Так, когда Ибн Араби говорит о чувствах человека, то речь идет не об обычных чувствах (зрение, осязание и т.п.), а о том, что называется «чувством красоты», «чувством истины», «чувством долга» и т.п. С их помощью человек способен строить свои отношения с окружающей действительностью, не обращаясь к разуму, получая знание непосредственно, по подсказке этих «чувств». Такой метод познания Ибн Араби обозначает термином «мушахада», что буквально переводится как «лицезрение», «наблюдение», «свидетельствование». Таким образом, термин «мушахада» на языке философии можно передать словосочетанием «интуитивное созерцание» [8: 59].
Идея, по Шопегауэру, «в своей мощной первобытности почерпается только из самой жизни, из природы, из мира <...>. Только из такого непосредственного восприятия исходят настоящие произведения, носящие в себе бессмертную жизнь. Именно потому, что идея созерцательна, художник не сознает в абстракциях намерения и цели своего произведения; не понятие, а идея носится перед ним; поэтому он не в силах дать отчета в своих действиях: он работает, как люди выражаются, по одному чувству и бессознательно, даже как бы инстинктивно» [7: 466–467].
Способность интуитивного созерцания, настраивающего на сопереживание в неразделенности субъекта-объекта, увидел Вл. Соловьев в Тютчеве. Он тоже говорит о чувстве красоты – «художественном чувстве», делающим человека поэтом. Благодаря этому чувству и создается художественная картина мира. Дело поэзии, как и искусства вообще, считает Соловьев, не в том, чтобы «украшать действительность приятными вымыслами живого воображения», а в том, чтобы «воплощать в ощутительных образах высший смысл жизни». Высказывание о том, что Тютчев принимал и утверждал прекрасное не как вымысел, а как предметную истину, потому что «чувствуя жизнь природы и душу мира, был убежден в действительности того, что чувствовал», тоже отчетливо перекликается с определением идеи у Шопенгауэра [см.: 19: 111].
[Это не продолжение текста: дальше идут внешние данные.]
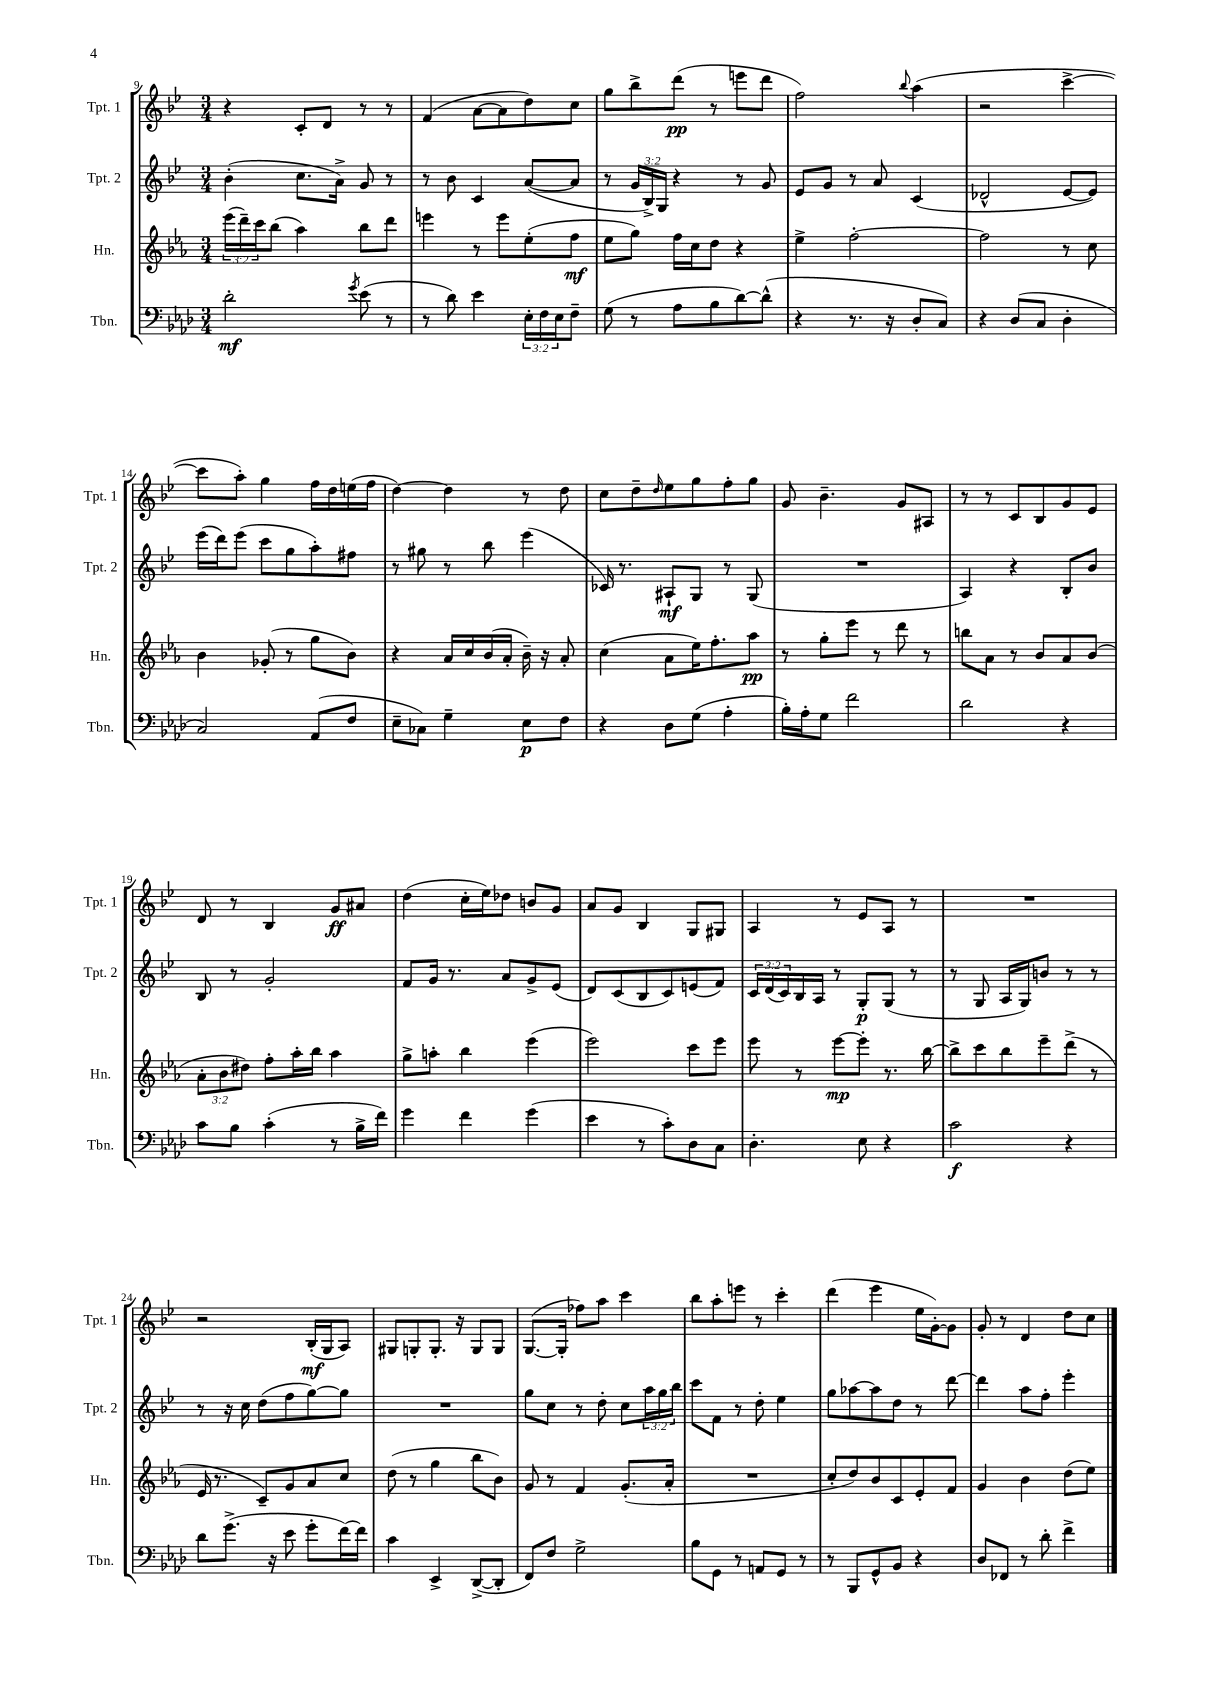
<<
\new StaffGroup <<
\new Staff = "s0" \with { instrumentName = "Tpt. 1" shortInstrumentName = "Tpt. 1" } {
    \clef treble \key bes \major \numericTimeSignature \time 3/4
    r4 c'8-. d'8 r8 r8 |
    f'4( a'8~ a'8 d''8) c''8 |
    g''8 bes''8-> d'''8\pp( r8 e'''8 d'''8 |
    f''2) \appoggiatura { bes''8 } a''4( |
    r2 c'''4~-> |
    c'''8 a''8-.) g''4 f''16 d''16 e''16( f''16 |
    d''4~) d''4 r8 d''8 |
    c''8 d''8-- \grace { d''16 } ees''8 g''8 f''8-. g''8 |
    g'8 bes'4.-- g'8 ais8 |
    r8 r8 c'8 bes8 g'8 ees'8 |
    d'8 r8 bes4 g'8\ff ais'8 |
    d''4( c''16-. ees''16) des''8 b'8 g'8 |
    a'8 g'8 bes4 g8 gis8 |
    a4 r8 ees'8 a8 r8 |
    R2. |
    r2 bes16-.\mf( g16 a8) |
    gis8 g8-. g8.-. r16 g8 g8 |
    g8.~( g16-. fes''8) a''8 c'''4 |
    bes''8 a''8-. e'''8 r8 c'''4-. |
    d'''4( ees'''4 ees''16 g'16~-.) g'8 |
    g'8-. r8 d'4 d''8 c''8 \bar "|." |
}
\new Staff = "s1" \with { instrumentName = "Tpt. 2" shortInstrumentName = "Tpt. 2" } {
    \clef treble \key bes \major \numericTimeSignature \time 3/4 \override Staff.TupletNumber.text = #tuplet-number::calc-fraction-text
    bes'4-.( c''8. a'16->) g'8 r8 |
    r8 bes'8 c'4 a'8~( a'8 |
    r8 \tuplet 3/2 { g'16 bes16->) g16 } r4 r8 g'8 |
    ees'8 g'8 r8 a'8 c'4( |
    des'2-^ ees'8~ ees'8) |
    ees'''16( d'''16) ees'''8( c'''8 g''8 a''8-.) fis''8 |
    r8 gis''8 r8 bes''8 ees'''4( |
    ces'16) r8. ais8-!\mf g8 r8 g8( |
    R2. |
    a4) r4 bes8-. bes'8 |
    bes8 r8 g'2-. |
    f'8 g'16 r8. a'8 g'8-> ees'8( |
    d'8) c'8( bes8 c'8) e'8( f'8) |
    \tuplet 3/2 { c'16 d'16( c'16) } bes16 a16 r8 g8-.\p g8( r8 |
    r8 g8 a16 g16) b'8 r8 r8 |
    r8 r16 c''16 d''8( f''8 g''8~) g''8 |
    R2. |
    g''8 c''8 r8 d''8-. c''8 \tuplet 3/2 { a''16 g''16 bes''16 } |
    c'''8 f'8 r8 d''8-. ees''4 |
    g''8 aes''8~ aes''8 d''8 r8 d'''8~ |
    d'''4 a''8 f''8-. ees'''4-. \bar "|." |
}
\new Staff = "s2" \with { instrumentName = "Hn." shortInstrumentName = "Hn." } {
    \clef treble \key ees \major \numericTimeSignature \time 3/4 \override Staff.TupletNumber.text = #tuplet-number::calc-fraction-text
    \tuplet 3/2 { ees'''16( d'''16--) c'''16 } bes''8( aes''4) bes''8 d'''8 |
    e'''4 r8 e'''8 ees''8-.( f''8\mf |
    ees''8 g''8) f''16 c''16 d''8 r4 |
    ees''4-> f''2~-. |
    f''2 r8 c''8 |
    bes'4 ges'8-.( r8 g''8 bes'8) |
    r4 aes'16 c''16 bes'16( aes'16-. bes'16--) r16 aes'8-. |
    c''4( aes'8 ees''16) f''8.-. aes''8\pp |
    r8 g''8-. ees'''8 r8 d'''8 r8 |
    b''8 aes'8 r8 bes'8 aes'8 bes'8( |
    \tuplet 3/2 { aes'8-. bes'8 dis''8) } f''8-. aes''16-. bes''16 aes''4 |
    g''8-> a''8-. bes''4 ees'''4( |
    ees'''2) c'''8 ees'''8 |
    ees'''8 r8 ees'''8~\mp ees'''8-. r8. bes''16~ |
    bes''8-> c'''8 bes''8 ees'''8-- d'''8->( r8 |
    ees'16 r8. c'8--) g'8 aes'8 c''8 |
    d''8( r8 g''4 bes''8 bes'8) |
    g'8 r8 f'4 g'8.-.( aes'16-. |
    R2. |
    c''8-. d''8) bes'8 c'8 ees'8-. f'8 |
    g'4 bes'4 d''8( ees''8) \bar "|." |
}
\new Staff = "s3" \with { instrumentName = "Tbn." shortInstrumentName = "Tbn." } {
    \clef bass \key aes \major \numericTimeSignature \time 3/4 \override Staff.TupletNumber.text = #tuplet-number::calc-fraction-text
    des'2-.\mf \acciaccatura { g'8 } ees'8( r8 |
    r8 des'8) ees'4 \tuplet 3/2 { ees16-. f16 ees16 } f8-- |
    g8( r8 aes8 bes8 des'8~) des'8-^( |
    r4 r8. r16 des8-. c8) |
    r4 des8( c8 des4-. |
    c2) aes,8( f8 |
    ees8-- ces8) g4-- ees8\p f8 |
    r4 des8 g8( aes4-. |
    bes16-.) aes16-. g8 f'2 |
    des'2 r4 |
    c'8 bes8 c'4-.( r8 bes16-> f'16) |
    g'4 f'4 g'4( |
    ees'4 r8 c'8-.) des8 c8 |
    des4.-. ees8 r4 |
    c'2\f r4 |
    des'8 g'8.->( r16 ees'8 g'8-. f'16~) f'16 |
    c'4 ees,4-> des,8~->( des,8-. |
    f,8) f8 g2-> |
    bes8 g,8 r8 a,8 g,8 r8 |
    r8 bes,,8 g,8-^ bes,8 r4 |
    des8 fes,8 r8 des'8-. f'4-> \bar "|." |
}
>>
>>
\layout { \context { \Score currentBarNumber = #9 } }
Вся лирика Фета является выражением переживания сокровенного, полноты Бытия, высшего мига сопричастности Целому. Неразделенность субъекта-объекта в со-переживаниях определяет вхождение в прямое общение с Целым, благодаря чему у Фета формируется своя художественная система, в которой разрушаются традиционные представления о тропах, когда «плакала трава» – уже не метафора дождя, как было у прежних поэтов. Как пишет Б.Я. Бухштаб, у Фета «человеческие чувства приписываются явлениям природы без прямой связи с их свойствами. Лирическая эмоция как бы разливается в природе, заражая ее чувствами лирического “я”, объединяя мир настроением поэта». И именно этим объясняется то, что у Фета «цветы глядят с тоской влюбленной», роза «странно улыбнулась», ива «дружна с мучительными снами», звезды молятся, «и грезит пруд, и дремлет тополь сонный» и т.п. [2: 84].
В лирике Фета происходит переосмысление художественного принципа метафоры, формируется новое осмысление системы тропов, основанной не на механизме причинно-следственных отношений, а на восприятии мира как со-переживания в неразделенности субъекта-объекта. Новый язык тропов и должен передавать те таинственные соответствия в воспринимаемом Целом.
Так, стихотворение «О, если бы озером был я ночным...», о котором мы говорили в предыдущей части работы, выражает средневековый художественный принцип, основанный на со-переживании в неразделенности субъекта-объекта, когда троп используется в прямом значении (я – озеро, ты – луна; я – поток луговой, ты – былинка и т.д. ) и когда образ сравнения представлен как его предмет (образы озера, луны, потока лугового, былинки т.д. предстают не как сравнения, а как часть неразделяемого субъекта-объекта). Ср. у Хафиза: «Розе вчера сказал гиацинт: “О краса ширазских садов...”», «Отрыдал соловей – и любовью розы своей одарен...»; «Месяц с неба исчез, стал он родинкой черной на лбу у тебя...» и т.п.
Стихотворение «О, если бы озером был я ночным...», состоящее из целой цепочки парных образов, в которой лирический субъект и природа выступают в нерасчлененности, содержит образный язык кумуляции, основанный на сочинительном присоединении друг к другу внешне самостоятельных, но внутренне семантически тождественных друг другу слов-образов. Благодаря кумуляции и создается художественная картина мира как Целое. В качестве «отдаленного подобия» такого образа С.Н. Бройтман приводит стихотворение Фета «Шепот, робкое дыханье...» [10: 358].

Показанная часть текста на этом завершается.